Uno es el llamado el astro rey, que en esta ciudad es esquivo y parece no tener fuerzas ni ganas de pelearle a las nubes un pedazo de cielo.

El otro está en la galería Tate Modern y es obra del artista danés Olafur Eliasson.

Es enorme, del amarillo con que se pintan los soles en la niñez y brilla día y noche sobre las miles de personas que visitan el museo.

El sol de Eliasson deslumbra por lo inesperado: uno nunca espera abrir una puerta y encontrarse con su luz.

Está rodeado de una niebla artificial que va aumentando con el paso de las horas y le da a la enorme sala que lo acoge un aire enrarecido, onírico quizás, o futurista.

El nombre del trabajo es muy apropiado para Londres. Se llama The Weather Project o el "proyecto del clima", uno de los temas favoritos de los británicos a la hora de entablar una conversación.

Dientes solares

Sucede espontáneamente. La gente que va a visitar el sol de la Tate se tiende en el suelo a tomarlo, como si en efecto sus rayos calentaran.

Sol del este
Los fines de semana se reúnen allí decenas de negros a cantarle a quién sabe qué dios. Están llenos de colores y sus dientes blancos brillan como mil soles.

En el techo hay un espejo gigante, que redondea la forma del astro, que en realidad es semi circular, como una naranja cortada por la mitad.
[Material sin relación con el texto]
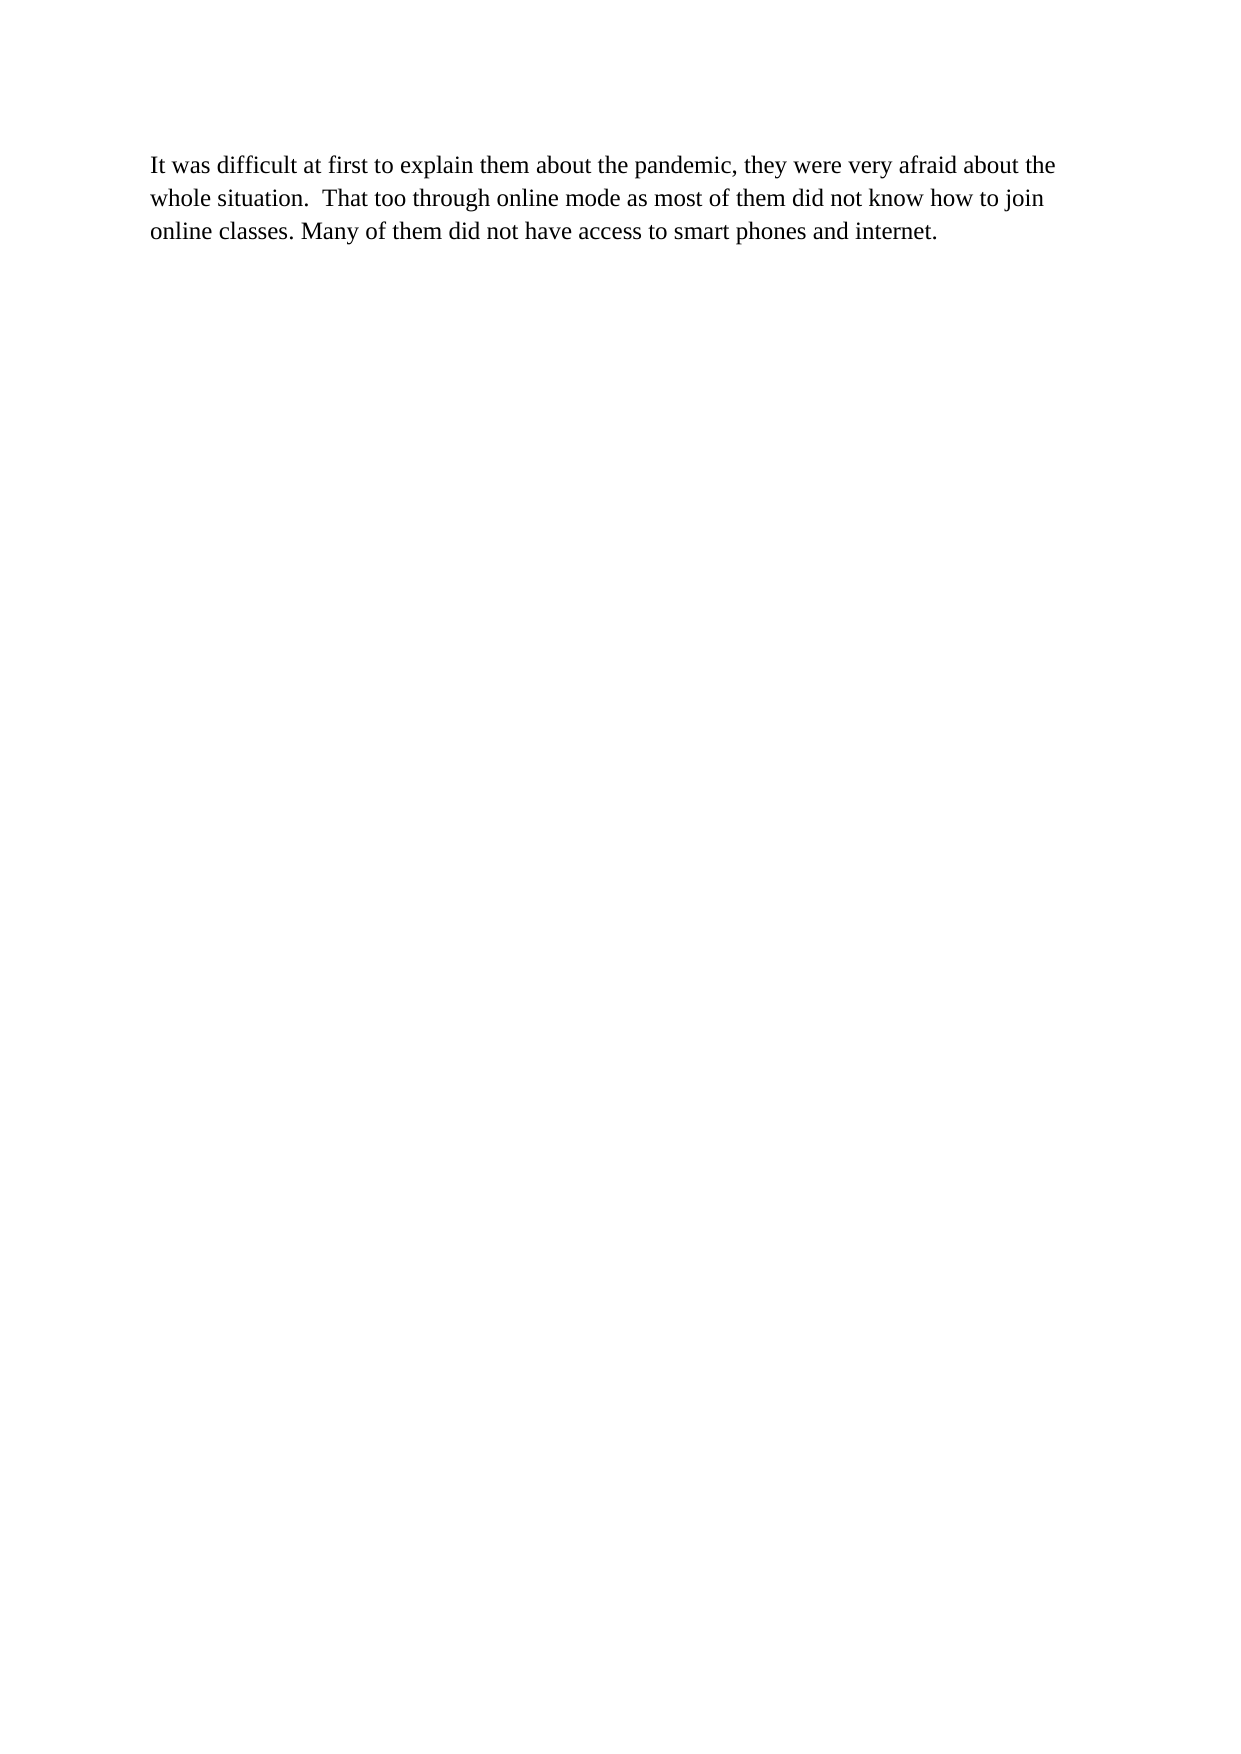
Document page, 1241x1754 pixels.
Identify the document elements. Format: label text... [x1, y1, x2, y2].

text It was difficult at first to explain them about the pandemic, they were very afraid about the whole situation. That too through online mode as most of them did not know how to join online classes. Many of them did not have access to smart phones and internet. [150, 150, 1090, 245]
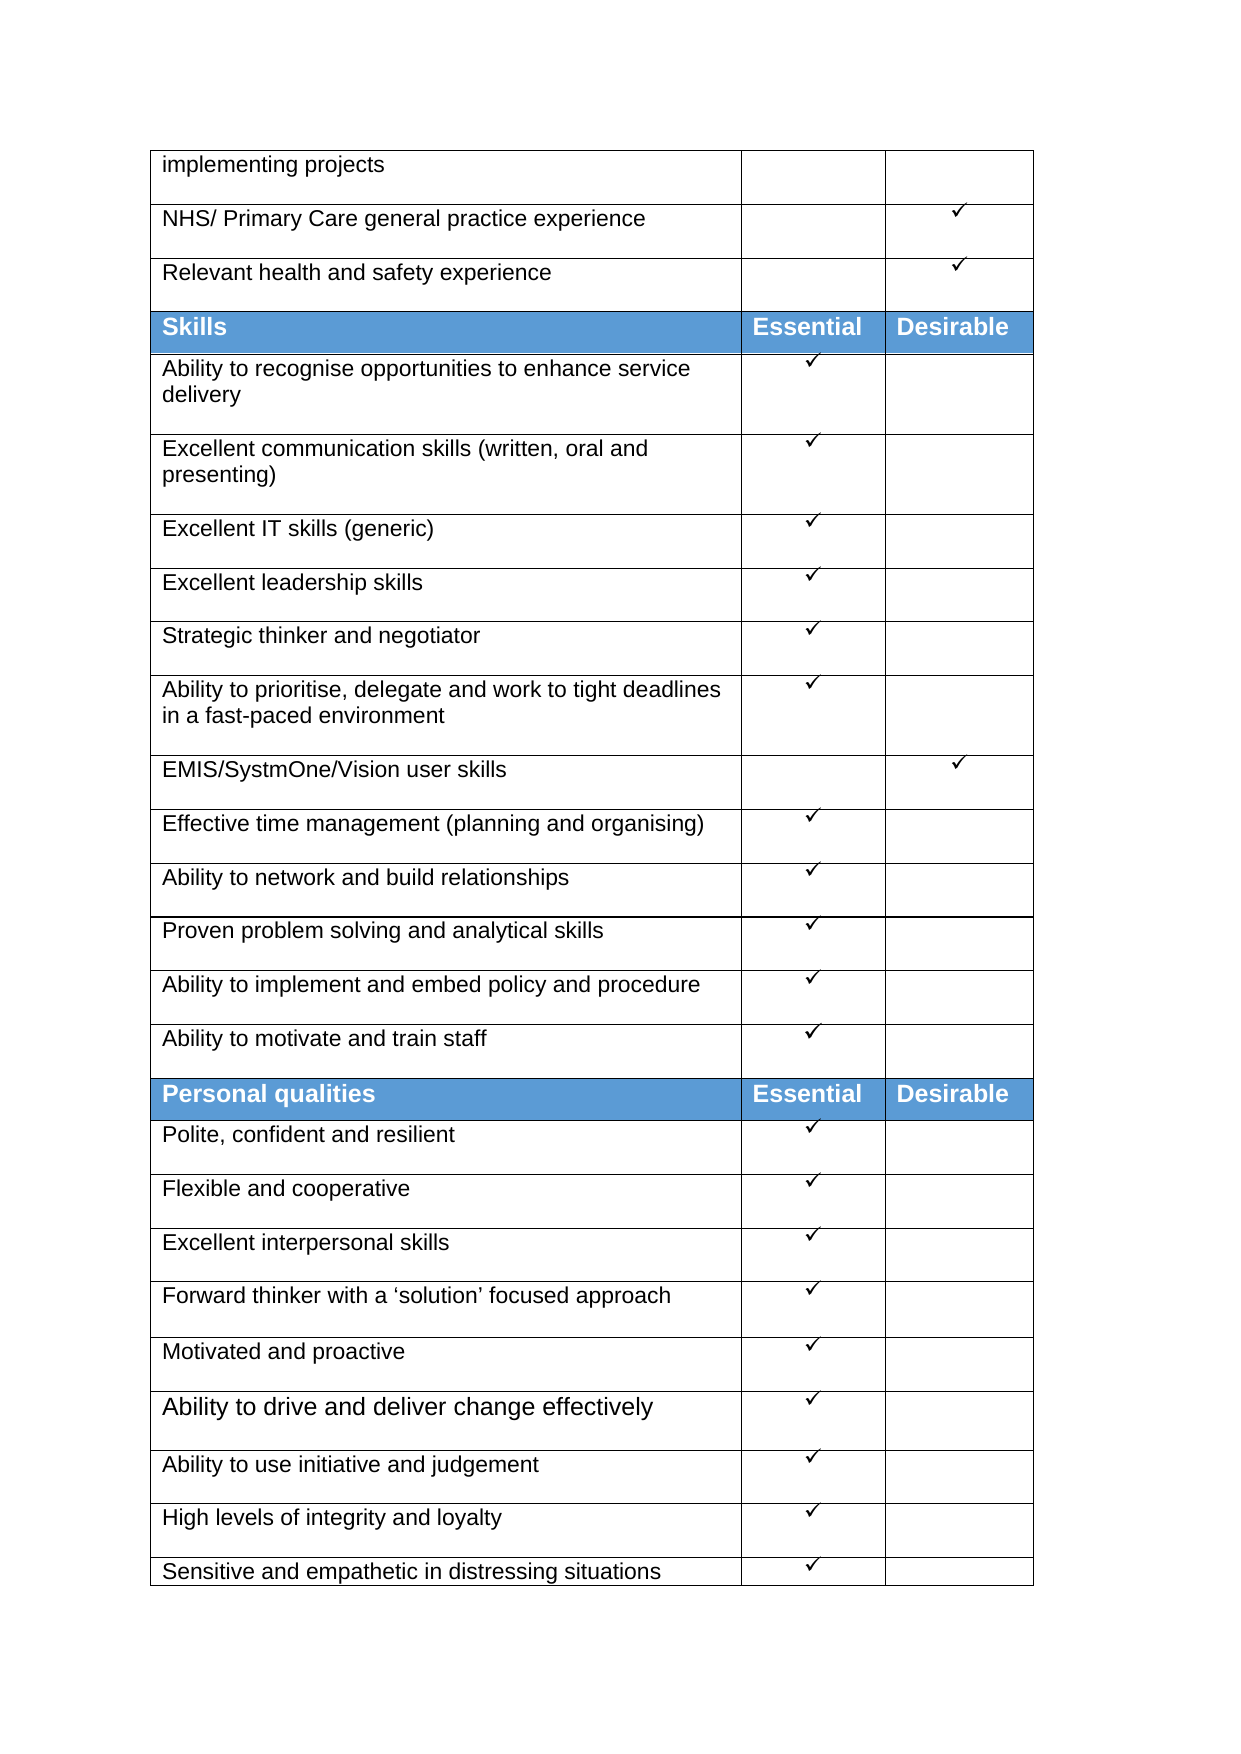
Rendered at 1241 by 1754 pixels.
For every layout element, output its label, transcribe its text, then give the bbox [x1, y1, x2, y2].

table_cell [742, 1025, 885, 1078]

Estando yo misma tendida bajo las 200 lamparitas de Eliasson, tuve la tentación lúdica de pensar en otros lugares luminosos de esta ciudad con tan mala fama climática. En otros soles.

Una plaza mínima, veeeeerde y silenciosa, ubicada a pocas cuadras del infernal tráfico de Oxford Street. Es tan bonita que ninguna bola de fuego, por muy celestial que sea, podría mejorarla.

La capilla que hay en la esquina de mi casa, que hoy se usa tanto para fiestas como para eventos religiosos.

Los fines de semana se reúnen allí decenas de negros a cantarle a quién sabe qué dios.

Llegan con vestidos de gala, como los reyes de las aldeas que sus antepasados dejaron en África, envueltos en esa sensualidad única que nace de la abundancia carnal, de la certeza de que es posible devorarse.

Están llenos de colores y sus dientes blancos brillan como mil soles.

Saber buscar

También pensé en Cyberdog, mi tienda favorita. Queda en Camden Town y es el paraíso tecno de la ciudad.

Vista del Big Ben desde Trafalgar Square
Un clásico: el Big Ben iluminado.

Es como una caverna, con música a todo volumen y unos trajes fosforescentes y ciberespaciales que, sin duda, sorprenderían incluso a los humanos del siglo 25 si alguna vez pueden viajar al pasado.

Cada vez que entro allí me dan unas ganas locas de bailar al ritmo de esos sonidos que ni siquiera me gustan. Son tan pegajosos que la lluvia puede partir el cielo a pedazos y a mí me da igual.

Bueno, y los clásicos, claro, como cruzar el puente de Waterloo en la noche y ver Westminster y el Big Ben iluminados.

Cuando por fin dejé el sol de la Tate me dio por pensar que tal vez estoy pecando de optimista.

Sí, es cierto que el gris a veces es insoportable. Pero tampoco es que en Londres no salga nunca el sol. Lo que pasa es que aquí el astro rey no es evidente: hay que saber dónde buscarlo.